Culturally-pluralistic barangays in Lamitan City are now recovering from devastations wrought by conflicts through domestic peace and development initiatives involving local Muslim and Christian sectors, officials said Thursday.

Local leaders attribute the feat to the continuing support of residents to the security initiatives of the city government, intended to complement the peace and infrastructure programs of the Office of the Regional Governor  in the Autonomous Region in Muslim Mindanao.

ARMM’s chief executive, Regional Governor Mujiv Hataman, who hails from Sumisip town, about 40 kilometers west of Lamitan City, had poured some P500 million worth of grants for various infrastructure projects in Lamitan City in the past six months.

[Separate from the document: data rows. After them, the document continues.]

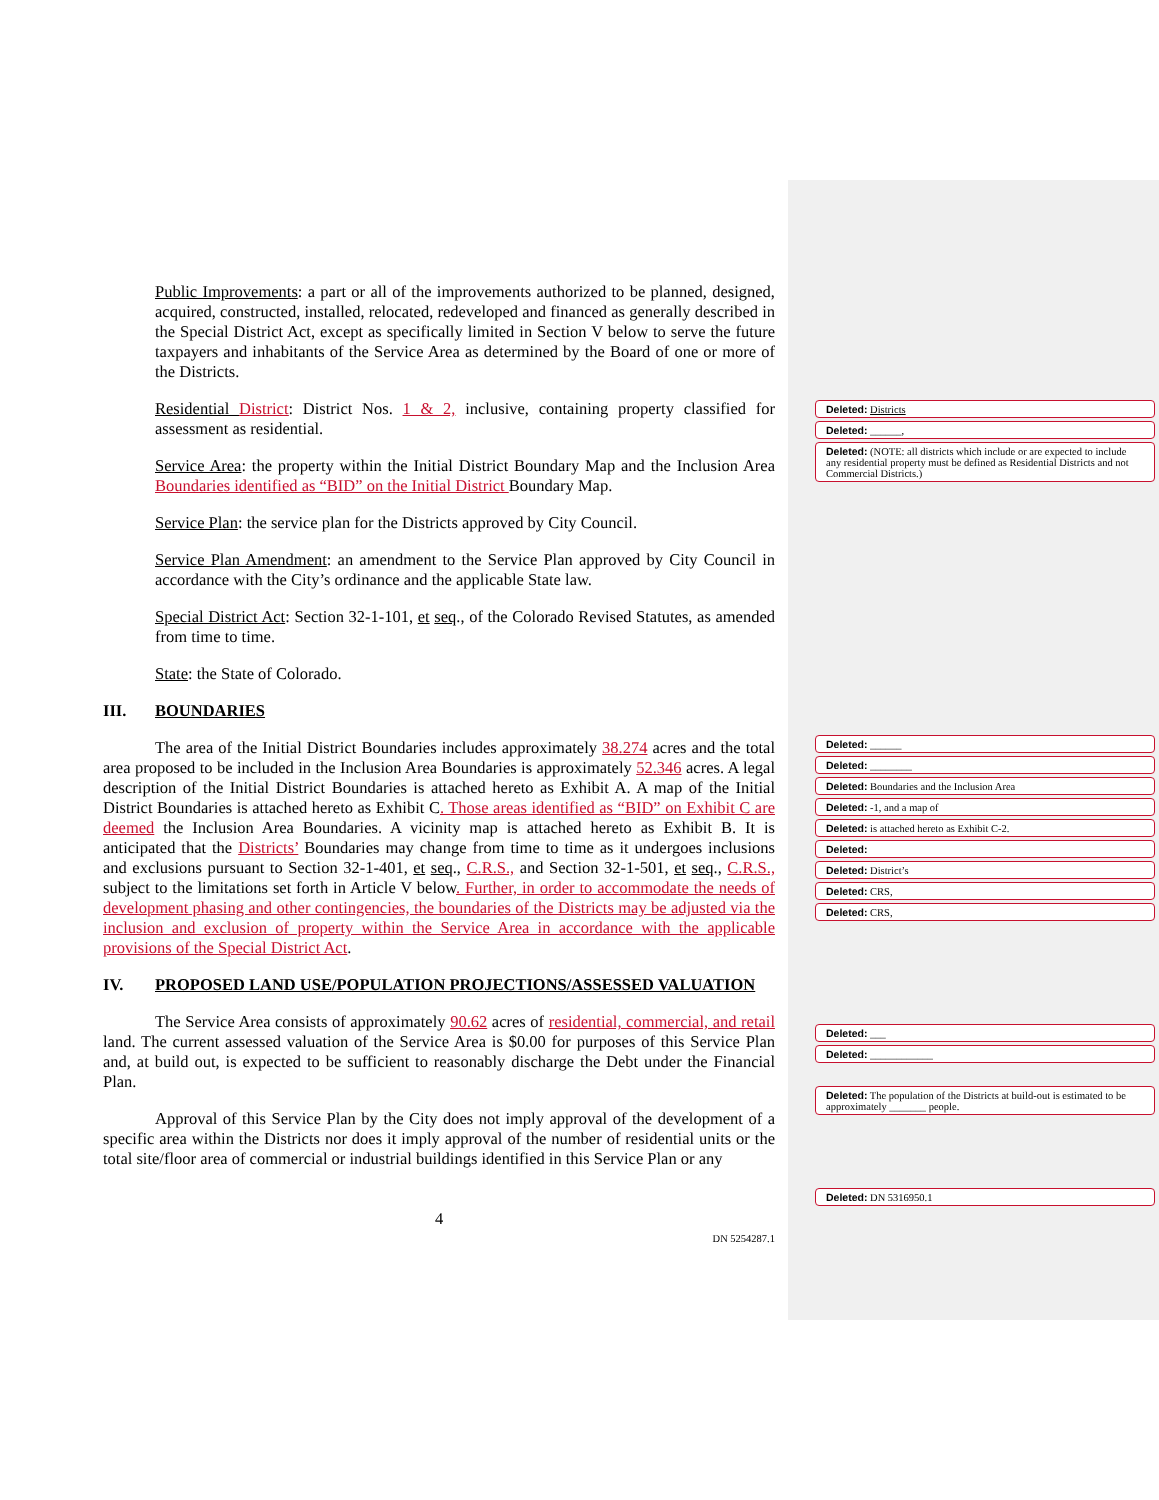Public Improvements: a part or all of the improvements authorized to be planned, designed, acquired, constructed, installed, relocated, redeveloped and financed as generally described in the Special District Act, except as specifically limited in Section V below to serve the future taxpayers and inhabitants of the Service Area as determined by the Board of one or more of the Districts.
Residential District: District Nos. 1 & 2, inclusive, containing property classified for assessment as residential.
Service Area: the property within the Initial District Boundary Map and the Inclusion Area Boundaries identified as “BID” on the Initial District Boundary Map.
Service Plan: the service plan for the Districts approved by City Council.
Service Plan Amendment: an amendment to the Service Plan approved by City Council in accordance with the City’s ordinance and the applicable State law.
Special District Act: Section 32-1-101, et seq., of the Colorado Revised Statutes, as amended from time to time.
State: the State of Colorado.
III. BOUNDARIES
The area of the Initial District Boundaries includes approximately 38.274 acres and the total area proposed to be included in the Inclusion Area Boundaries is approximately 52.346 acres. A legal description of the Initial District Boundaries is attached hereto as Exhibit A. A map of the Initial District Boundaries is attached hereto as Exhibit C. Those areas identified as “BID” on Exhibit C are deemed the Inclusion Area Boundaries. A vicinity map is attached hereto as Exhibit B. It is anticipated that the Districts’ Boundaries may change from time to time as it undergoes inclusions and exclusions pursuant to Section 32-1-401, et seq., C.R.S., and Section 32-1-501, et seq., C.R.S., subject to the limitations set forth in Article V below. Further, in order to accommodate the needs of development phasing and other contingencies, the boundaries of the Districts may be adjusted via the inclusion and exclusion of property within the Service Area in accordance with the applicable provisions of the Special District Act.
IV. PROPOSED LAND USE/POPULATION PROJECTIONS/ASSESSED VALUATION
The Service Area consists of approximately 90.62 acres of residential, commercial, and retail land. The current assessed valuation of the Service Area is $0.00 for purposes of this Service Plan and, at build out, is expected to be sufficient to reasonably discharge the Debt under the Financial Plan.
Approval of this Service Plan by the City does not imply approval of the development of a specific area within the Districts nor does it imply approval of the number of residential units or the total site/floor area of commercial or industrial buildings identified in this Service Plan or any
4
DN 5254287.1
Deleted: Districts
Deleted: ______,
Deleted: (NOTE: all districts which include or are expected to include any residential property must be defined as Residential Districts and not Commercial Districts.)
Deleted: ______
Deleted: ________
Deleted: Boundaries and the Inclusion Area
Deleted: -1, and a map of
Deleted: is attached hereto as Exhibit C-2.
Deleted:
Deleted: District’s
Deleted: CRS,
Deleted: CRS,
Deleted: ___
Deleted: ____________
Deleted: The population of the Districts at build-out is estimated to be approximately _______ people.
Deleted: DN 5316950.1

The projects, which include roads, expansion of the city’s seaport, and farm-to-market arterial networks, were designed to boost the productivity of the local peasant and fishery sectors.

Senior Supt. Oscar Nantes, director of the Basilan provincial police, on Thursday said Muslim and Christian settlers in Lamitan City have actively been helping address security problems too in their respective communities.

Nantes said vigilant residents have secretly been providing the police information on activities of robbery gangs and drug rings.

“We have had remarkable successes in addressing these problems in recent months,” Nantes said.

Lamitan City is the capital of Basilan, a component province of ARMM, which also covers Maguindanao and Lanao del Sur, both in mainland Mindanao and the islands of Sulu and Tawi-Tawi.

“It is the unity all sectors in Lamitan City, including the police and military, that hastens our recovery from the effects of troubles and security constraints that hounded us in the past,” said Lamitan City Mayor Rose Furigay.

Muslims and Christians launched early this week Lamitan City’s cross-section “Mural Painting Year 2,” where local artists painted what organizers call “peace graphics,” on concrete walls along thoroughfares, depicting their religious solidarity and how the two groups are rising from the adverse effects of conflicts in years past.

The event was preceded by the city government’s turn over to community leaders in Barangay Limo-ok of a newly-built covered court, which folks can use for their periodic peace dialogues and other related activities.

Lamitan City has 40 barangays, whose residents have experienced armed conflicts resulting from secessionist activities of local rebel groups.

Furigay said they are to turn over soon six more covered courts to barangays where residents have actively been promoting reconciliation and co-existence through interfaith dialogues.

This week’s mural painting activity in Lamitan City was in support of the September 21 to 27 National Tourism Week.